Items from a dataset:
--*--

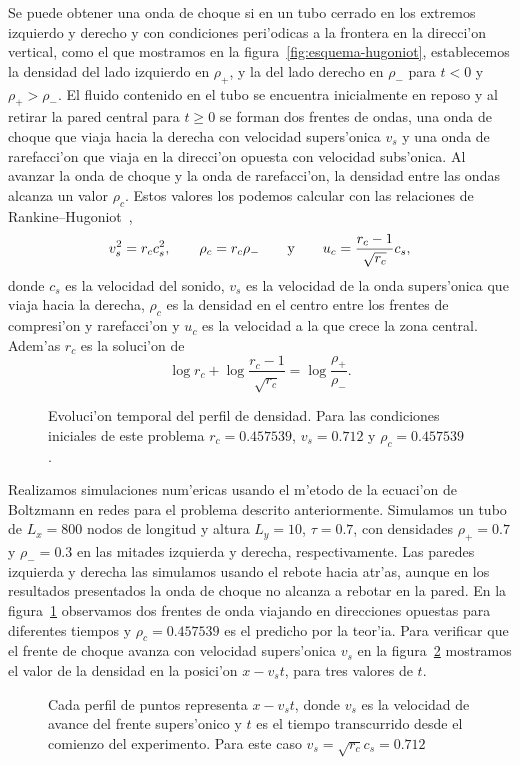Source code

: Se puede obtener una onda de choque si en un tubo  cerrado en los extremos izquierdo y derecho y con
condiciones peri'odicas a la frontera en la direcci'on vertical, como el que mostramos
en la figura~\ref{fig:esquema-hugoniot},  establecemos la densidad 
del lado izquierdo en $\rho_+$, y la
del lado derecho en $\rho_-$ para $t<0$ y $\rho_+>\rho_-$. El fluido contenido en el tubo se encuentra
inicialmente en reposo y al retirar la pared central para $ t \geq 0$ 
se forman dos frentes de ondas, una onda de choque que viaja 
hacia la derecha con velocidad supers'onica $v_s$ y una onda de rarefacci'on que  
viaja en la direcci'on opuesta con velocidad subs'onica. 
Al avanzar la onda de choque y la onda de rarefacci'on,
la densidad entre las ondas alcanza un valor $\rho_c$. 
Estos valores los podemos calcular con las relaciones de Rankine--Hugoniot~\cite{ansumali00},
\begin{equation}
v_s^2 = r_cc_s^2, \qquad \rho_c = r_c\rho_- \qquad{\text y}\qquad u_c=\frac{r_c-1}{\sqrt{r_c}}c_s,
\end{equation}
donde $c_s$ es la velocidad del sonido, $v_s$ es la velocidad de la onda supers'onica que viaja
hacia la derecha, $\rho_c$ es la densidad en el centro entre los frentes de compresi'on
y rarefacci'on y $u_c$ es la velocidad a la que crece la zona central. Adem'as $r_c$ es la soluci'on de
\begin{equation} \label{ec:logr}
\log r_c + \log \frac{r_c-1}{\sqrt{r_c}} = \log \frac{\rho_+}{\rho_-}.
\end{equation}

\begin{figure}

\caption{\label{fig:rank-dens} Evoluci'on temporal del perfil de densidad. Para las condiciones
iniciales de este problema $r_c=0.457539$, $v_s = 0.712$ y $\rho_c=0.457539$ .}
\end{figure}

Realizamos simulaciones num'ericas usando el m'etodo de la ecuaci'on de Boltzmann
en redes para el problema descrito anteriormente. Simulamos un tubo  de $L_x= 800$ nodos
de longitud y altura $L_y=10$, $\tau=0.7$, con densidades $\rho_+=0.7$ y $\rho_-=0.3$ en las mitades izquierda
y derecha, respectivamente. Las paredes izquierda y derecha las simulamos usando el rebote hacia atr'as, aunque
en los resultados presentados la onda de choque no alcanza a rebotar en la pared.
En la figura~\ref{fig:rank-dens} observamos  dos frentes de onda viajando en direcciones opuestas  para 
diferentes tiempos y  $\rho_c=0.457539$ es el predicho
por la teor'ia. Para verificar que el frente de choque avanza con velocidad supers'onica $v_s$ 
en la figura~\ref{fig:rank-vs} mostramos  el valor de la densidad en la posici'on $x-v_st$, 
para tres valores de $t$. 
\begin{figure}

\caption{\label{fig:rank-vs} Cada perfil de puntos representa   $x - v_st$,
donde $v_s$ es la velocidad de avance del frente supers'onico
 y $t$ es  el tiempo transcurrido desde el comienzo del experimento. 
Para este caso $v_s=\sqrt{r_c}c_s=0.712$}
 \end{figure}





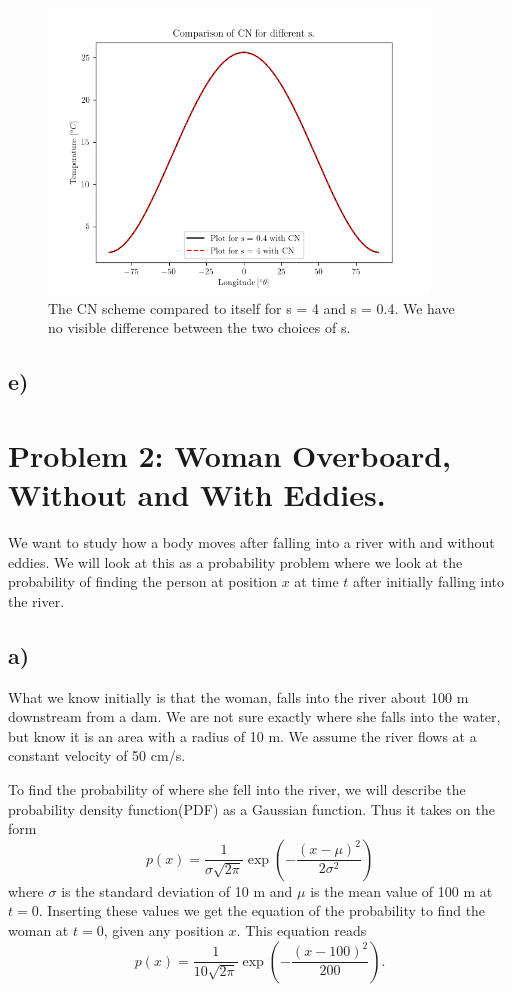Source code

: \documentclass[10pt, a4paper]{amsart}
\begin{document}
\begin{figure}
	\centering\includegraphics[width=0.9\textwidth]{../code/1e2.png}
	\caption{The CN scheme compared to itself for s = 4 and s = 0.4. We have no visible difference between the two choices of s.}
	\label{fig:1e2}
\end{figure}
\newpage
\subsection{e)}

\section{Problem 2: Woman Overboard, Without and With Eddies.}
We want to study how a body moves after falling into a river with and without eddies. We will look at this as a probability problem where we look at the probability of finding the person at position $x$ at time $t$ after initially falling into the river.

\subsection{a)}
What we know initially is that the woman, falls into the river about 100 m downstream from a dam. We are not sure exactly where she falls into the water, but know it is an area with a radius of 10 m. We assume the river flows at a constant velocity of 50 cm/s. 

To find the probability of where she fell into the river, we will describe the probability density function(PDF) as a Gaussian function. Thus it takes on the form 
\begin{equation}
	p(x) = \frac{1}{\sigma\sqrt{2\pi}}\exp\left(-\frac{(x-\mu)^2}{2\sigma^2}\right)
\end{equation}
where $\sigma$ is the standard deviation of 10 m and $\mu$ is the mean value of 100 m at $t=0$. Inserting these values we get the equation of the probability to find the woman at $t=0$, given any position $x$. This equation reads
\begin{equation}\label{PDF_i}
	p(x) = \frac{1}{10\sqrt{2\pi}}\exp\left(-\frac{(x-100)^2}{200}\right). 
\end{equation}
\end{document}
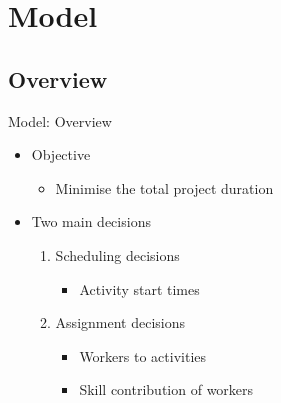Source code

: \documentclass{beamer}
\begin{document}
\section{Model}
\subsection{Overview}
\begin{frame}{Model: Overview}
	\begin{itemize}
		\item \pause Objective\pause
		\begin{itemize}
			\item Minimise the total project duration\pause
		\end{itemize}
	\end{itemize}
	\vspace{5mm}
	\begin{itemize}
		\item Two main decisions\pause
		\vspace{2mm}
		\begin{enumerate}
			\item Scheduling decisions
			\begin{itemize}
				\item Activity start times\pause
			\end{itemize}
			\vspace{2mm}
			\item Assignment decisions
			\begin{itemize}
				\item Workers to activities
				\vspace{1mm}
				\item Skill contribution of workers
			\end{itemize}
		\end{enumerate}
	\end{itemize}
\end{frame}
\end{document}
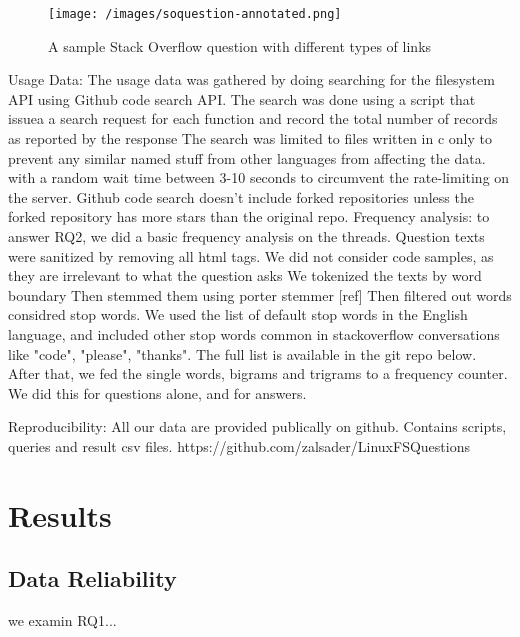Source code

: \begin{figure}[t!]
  \texttt{[image: /images/soquestion-annotated.png]}
  \caption{A sample Stack Overflow question with different types of links}
  \label{fig:soq}
\end{figure}

Usage Data: The usage data was gathered by doing searching for the filesystem API using Github code search API. The search was done using a script that issuea a search request for each function and record the total number of records as reported by the response The search was limited to files written in c only to prevent any similar named stuff from other languages from affecting the data.
with a random wait time between 3-10 seconds to circumvent the rate-limiting on the server.
Github code search doesn't include forked repositories unless the forked repository has more stars than the original repo.
Frequency analysis: to answer RQ2, we did a basic frequency analysis on the threads.
Question texts were sanitized by removing all html tags.
We did not consider code samples, as they are irrelevant to what the question asks
We tokenized the texts by word boundary
Then stemmed them using porter stemmer [ref]
Then filtered out words considred stop words. We used the list of default stop words in the English language, and included other stop words common in stackoverflow conversations like "code", "please", "thanks". The full list is available in the git repo below.
After that, we fed the single words, bigrams and trigrams to a frequency counter.
We did this for questions alone, and for answers.

Reproducibility:
All our data are provided publically on github. Contains scripts, queries and result csv files.
https://github.com/zalsader/LinuxFSQuestions

\section{Results}
\subsection{Data Reliability}
we examin RQ1...
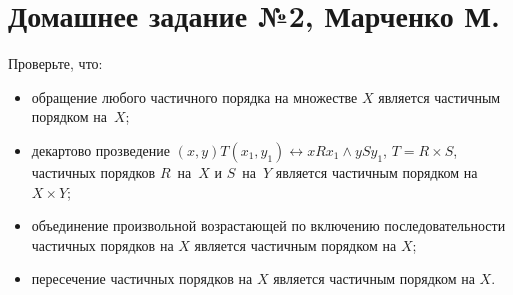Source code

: 


    \section*{Домашнее задание №2, Марченко М.}

    \begin{problem}[1]
        Проверьте, что:
        \begin{itemize}
            \item обращение любого частичного порядка на множестве \(X\) является частичным порядком на~\(X\);
            \item декартово прозведение \((x, y) T (x_1, y_1) \leftrightarrow x R x_1 \land y S y_1\), \(T = R \times S\), частичных порядков \(R\)~на~\(X\) и \(S\)~на~\(Y\) является частичным порядком на \(X \times Y\);
            \item объединение произвольной возрастающей по включению последовательности частичных порядков на \(X\) является частичным порядком на \(X\);
            \item пересечение частичных порядков на \(X\) является частичным порядком на \(X\).
        \end{itemize}
    \end{problem}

--*--

Try it:
Repeat the data above in full and exactly. Omit every image.

Result:
Source code

: Se puede obtener una onda de choque si en un tubo  cerrado en los extremos izquierdo y derecho y con
condiciones peri'odicas a la frontera en la direcci'on vertical, como el que mostramos
en la figura~\ref{fig:esquema-hugoniot},  establecemos la densidad 
del lado izquierdo en $\rho_+$, y la
del lado derecho en $\rho_-$ para $t<0$ y $\rho_+>\rho_-$. El fluido contenido en el tubo se encuentra
inicialmente en reposo y al retirar la pared central para $ t \geq 0$ 
se forman dos frentes de ondas, una onda de choque que viaja 
hacia la derecha con velocidad supers'onica $v_s$ y una onda de rarefacci'on que  
viaja en la direcci'on opuesta con velocidad subs'onica. 
Al avanzar la onda de choque y la onda de rarefacci'on,
la densidad entre las ondas alcanza un valor $\rho_c$. 
Estos valores los podemos calcular con las relaciones de Rankine--Hugoniot~\cite{ansumali00},
\begin{equation}
v_s^2 = r_cc_s^2, \qquad \rho_c = r_c\rho_- \qquad{\text y}\qquad u_c=\frac{r_c-1}{\sqrt{r_c}}c_s,
\end{equation}
donde $c_s$ es la velocidad del sonido, $v_s$ es la velocidad de la onda supers'onica que viaja
hacia la derecha, $\rho_c$ es la densidad en el centro entre los frentes de compresi'on
y rarefacci'on y $u_c$ es la velocidad a la que crece la zona central. Adem'as $r_c$ es la soluci'on de
\begin{equation} \label{ec:logr}
\log r_c + \log \frac{r_c-1}{\sqrt{r_c}} = \log \frac{\rho_+}{\rho_-}.
\end{equation}

\begin{figure}

\caption{\label{fig:rank-dens} Evoluci'on temporal del perfil de densidad. Para las condiciones
iniciales de este problema $r_c=0.457539$, $v_s = 0.712$ y $\rho_c=0.457539$ .}
\end{figure}

Realizamos simulaciones num'ericas usando el m'etodo de la ecuaci'on de Boltzmann
en redes para el problema descrito anteriormente. Simulamos un tubo  de $L_x= 800$ nodos
de longitud y altura $L_y=10$, $\tau=0.7$, con densidades $\rho_+=0.7$ y $\rho_-=0.3$ en las mitades izquierda
y derecha, respectivamente. Las paredes izquierda y derecha las simulamos usando el rebote hacia atr'as, aunque
en los resultados presentados la onda de choque no alcanza a rebotar en la pared.
En la figura~\ref{fig:rank-dens} observamos  dos frentes de onda viajando en direcciones opuestas  para 
diferentes tiempos y  $\rho_c=0.457539$ es el predicho
por la teor'ia. Para verificar que el frente de choque avanza con velocidad supers'onica $v_s$ 
en la figura~\ref{fig:rank-vs} mostramos  el valor de la densidad en la posici'on $x-v_st$, 
para tres valores de $t$. 
\begin{figure}

\caption{\label{fig:rank-vs} Cada perfil de puntos representa   $x - v_st$,
donde $v_s$ es la velocidad de avance del frente supers'onico
 y $t$ es  el tiempo transcurrido desde el comienzo del experimento. 
Para este caso $v_s=\sqrt{r_c}c_s=0.712$}
 \end{figure}





Source code

: \documentclass[10pt, a4paper]{amsart}
\begin{document}
\begin{figure}
	\centering\includegraphics[width=0.9\textwidth]{../code/1e2.png}
	\caption{The CN scheme compared to itself for s = 4 and s = 0.4. We have no visible difference between the two choices of s.}
	\label{fig:1e2}
\end{figure}
\newpage
\subsection{e)}

\section{Problem 2: Woman Overboard, Without and With Eddies.}
We want to study how a body moves after falling into a river with and without eddies. We will look at this as a probability problem where we look at the probability of finding the person at position $x$ at time $t$ after initially falling into the river.

\subsection{a)}
What we know initially is that the woman, falls into the river about 100 m downstream from a dam. We are not sure exactly where she falls into the water, but know it is an area with a radius of 10 m. We assume the river flows at a constant velocity of 50 cm/s. 

To find the probability of where she fell into the river, we will describe the probability density function(PDF) as a Gaussian function. Thus it takes on the form 
\begin{equation}
	p(x) = \frac{1}{\sigma\sqrt{2\pi}}\exp\left(-\frac{(x-\mu)^2}{2\sigma^2}\right)
\end{equation}
where $\sigma$ is the standard deviation of 10 m and $\mu$ is the mean value of 100 m at $t=0$. Inserting these values we get the equation of the probability to find the woman at $t=0$, given any position $x$. This equation reads
\begin{equation}\label{PDF_i}
	p(x) = \frac{1}{10\sqrt{2\pi}}\exp\left(-\frac{(x-100)^2}{200}\right). 
\end{equation}
\end{document}
Source code

: \documentclass{beamer}
\begin{document}
\section{Model}
\subsection{Overview}
\begin{frame}{Model: Overview}
	\begin{itemize}
		\item \pause Objective\pause
		\begin{itemize}
			\item Minimise the total project duration\pause
		\end{itemize}
	\end{itemize}
	\vspace{5mm}
	\begin{itemize}
		\item Two main decisions\pause
		\vspace{2mm}
		\begin{enumerate}
			\item Scheduling decisions
			\begin{itemize}
				\item Activity start times\pause
			\end{itemize}
			\vspace{2mm}
			\item Assignment decisions
			\begin{itemize}
				\item Workers to activities
				\vspace{1mm}
				\item Skill contribution of workers
			\end{itemize}
		\end{enumerate}
	\end{itemize}
\end{frame}
\end{document}
Source code

: \begin{figure}[t!]
  \texttt{[image: /images/soquestion-annotated.png]}
  \caption{A sample Stack Overflow question with different types of links}
  \label{fig:soq}
\end{figure}

Usage Data: The usage data was gathered by doing searching for the filesystem API using Github code search API. The search was done using a script that issuea a search request for each function and record the total number of records as reported by the response The search was limited to files written in c only to prevent any similar named stuff from other languages from affecting the data.
with a random wait time between 3-10 seconds to circumvent the rate-limiting on the server.
Github code search doesn't include forked repositories unless the forked repository has more stars than the original repo.
Frequency analysis: to answer RQ2, we did a basic frequency analysis on the threads.
Question texts were sanitized by removing all html tags.
We did not consider code samples, as they are irrelevant to what the question asks
We tokenized the texts by word boundary
Then stemmed them using porter stemmer [ref]
Then filtered out words considred stop words. We used the list of default stop words in the English language, and included other stop words common in stackoverflow conversations like "code", "please", "thanks". The full list is available in the git repo below.
After that, we fed the single words, bigrams and trigrams to a frequency counter.
We did this for questions alone, and for answers.

Reproducibility:
All our data are provided publically on github. Contains scripts, queries and result csv files.
https://github.com/zalsader/LinuxFSQuestions

\section{Results}
\subsection{Data Reliability}
we examin RQ1...
Source code

: 


    \section*{Домашнее задание №2, Марченко М.}

    \begin{problem}[1]
        Проверьте, что:
        \begin{itemize}
            \item обращение любого частичного порядка на множестве \(X\) является частичным порядком на~\(X\);
            \item декартово прозведение \((x, y) T (x_1, y_1) \leftrightarrow x R x_1 \land y S y_1\), \(T = R \times S\), частичных порядков \(R\)~на~\(X\) и \(S\)~на~\(Y\) является частичным порядком на \(X \times Y\);
            \item объединение произвольной возрастающей по включению последовательности частичных порядков на \(X\) является частичным порядком на \(X\);
            \item пересечение частичных порядков на \(X\) является частичным порядком на \(X\).
        \end{itemize}
    \end{problem}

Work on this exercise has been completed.